▶ **Reading text**
--------------------------------------------------
University of Pennsylvania, Philadelphia, PA, USA

DEMOGRAPHICS: The patient is a 60-year-old man who presented with postprandial abdominal pain, fatigue, leg claudication, and 30 pound weight loss over the previous six weeks.
HISTORY: The patient underwent a CT angiogram of the abdomen and pelvis which showed a large atheroma in the visceral segment of the aorta extending into and occluding the SMA and celiac arteries, while the renal arteries were relatively spared. Given the burden of the aortic occlusive disease, he was not thought to be a candidate for endovascular repair, and his lower extremity symptoms made visceral bypass a suboptimal option.
PLAN: The patient was offered endarterectomy of his visceral aorta. Because the atheroma appeared to extend well into the SMA and celiac, and the calcified appearance of the aortic wall on imaging left doubts as to the aortic wall integrity after endarterectomy, the case was planned with aortic bypass using a cardiopulmonary bypass circuit in case complex reconstruction was required.
--------------------------------------------------
▶ **Record set**
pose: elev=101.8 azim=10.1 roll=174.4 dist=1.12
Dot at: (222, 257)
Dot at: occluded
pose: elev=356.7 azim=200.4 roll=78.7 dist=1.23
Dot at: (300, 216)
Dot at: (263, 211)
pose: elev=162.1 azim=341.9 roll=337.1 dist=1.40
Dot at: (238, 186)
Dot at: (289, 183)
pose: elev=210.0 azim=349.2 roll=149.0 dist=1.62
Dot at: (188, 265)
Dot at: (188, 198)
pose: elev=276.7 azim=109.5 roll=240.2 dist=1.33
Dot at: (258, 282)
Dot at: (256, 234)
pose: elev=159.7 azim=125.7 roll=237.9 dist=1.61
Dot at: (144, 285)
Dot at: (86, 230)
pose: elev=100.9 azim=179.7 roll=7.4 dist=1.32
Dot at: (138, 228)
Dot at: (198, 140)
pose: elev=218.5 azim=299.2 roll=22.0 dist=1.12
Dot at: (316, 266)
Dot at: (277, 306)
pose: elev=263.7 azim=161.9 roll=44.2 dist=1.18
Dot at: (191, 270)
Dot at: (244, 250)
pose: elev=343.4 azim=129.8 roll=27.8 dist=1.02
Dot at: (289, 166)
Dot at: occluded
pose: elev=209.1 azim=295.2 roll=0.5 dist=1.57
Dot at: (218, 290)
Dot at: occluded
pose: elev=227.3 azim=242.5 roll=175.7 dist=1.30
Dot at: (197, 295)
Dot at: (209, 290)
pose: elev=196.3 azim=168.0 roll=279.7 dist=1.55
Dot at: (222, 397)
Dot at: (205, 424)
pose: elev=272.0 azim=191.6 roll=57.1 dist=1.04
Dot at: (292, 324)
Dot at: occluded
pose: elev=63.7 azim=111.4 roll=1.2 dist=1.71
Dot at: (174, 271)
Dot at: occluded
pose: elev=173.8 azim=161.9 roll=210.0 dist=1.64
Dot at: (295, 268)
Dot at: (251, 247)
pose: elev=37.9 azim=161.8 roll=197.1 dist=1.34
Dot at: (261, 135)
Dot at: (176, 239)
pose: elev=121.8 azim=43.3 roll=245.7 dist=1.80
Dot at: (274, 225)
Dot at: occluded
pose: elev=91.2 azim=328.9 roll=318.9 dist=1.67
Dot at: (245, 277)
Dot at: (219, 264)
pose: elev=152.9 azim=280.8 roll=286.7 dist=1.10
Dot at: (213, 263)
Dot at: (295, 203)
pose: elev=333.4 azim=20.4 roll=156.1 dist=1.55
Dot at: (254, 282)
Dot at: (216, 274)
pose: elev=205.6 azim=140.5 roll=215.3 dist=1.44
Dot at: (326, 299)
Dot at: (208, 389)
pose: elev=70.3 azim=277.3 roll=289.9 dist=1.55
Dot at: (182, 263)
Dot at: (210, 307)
--------------------------------------------------
▶ **How to complete this task**
Continue the case summary on the 60-year-old man with visceral aortic occlusion, picking up after its planning section.

▶ **Answer**
DISCUSSION: A standard retroperitoneal exposure of the visceral aorta was performed. The diaphragm was not fully taken down, but partially opened to facilitate chest wall mobilization. The distal thoracic aorta, abdominal aorta and all of the visceral branches were exposed to healthy segments and controlled. The distal thoracic and distal abdominal aorta were cannulated for bypass. The visceral segment of the aorta was opened in a trap-door fashion, exposing a friable, gravel-like atheroma that was removed piecemeal. Visceral perfusion catheters were placed in the left renal and celiac arteries while meticulous endarterectomy of the aorta and SMA was performed. Celiac perfusion enabled vigorous back-bleeding of the SMA which assisted in clearing plaque particles. The aorta and its branches were then flushed thoroughly and the aorta closed with a dacron patch. The use of the bypass circuit enables meticulous endarterectomy, continuous visceral perfusion, and reduced blood loss via the use of pump-suckers. Cannulation of the distal thoracic aorta minimizes the risk of CPB-related stroke. For this challenging case, we found it to be a very useful adjunct.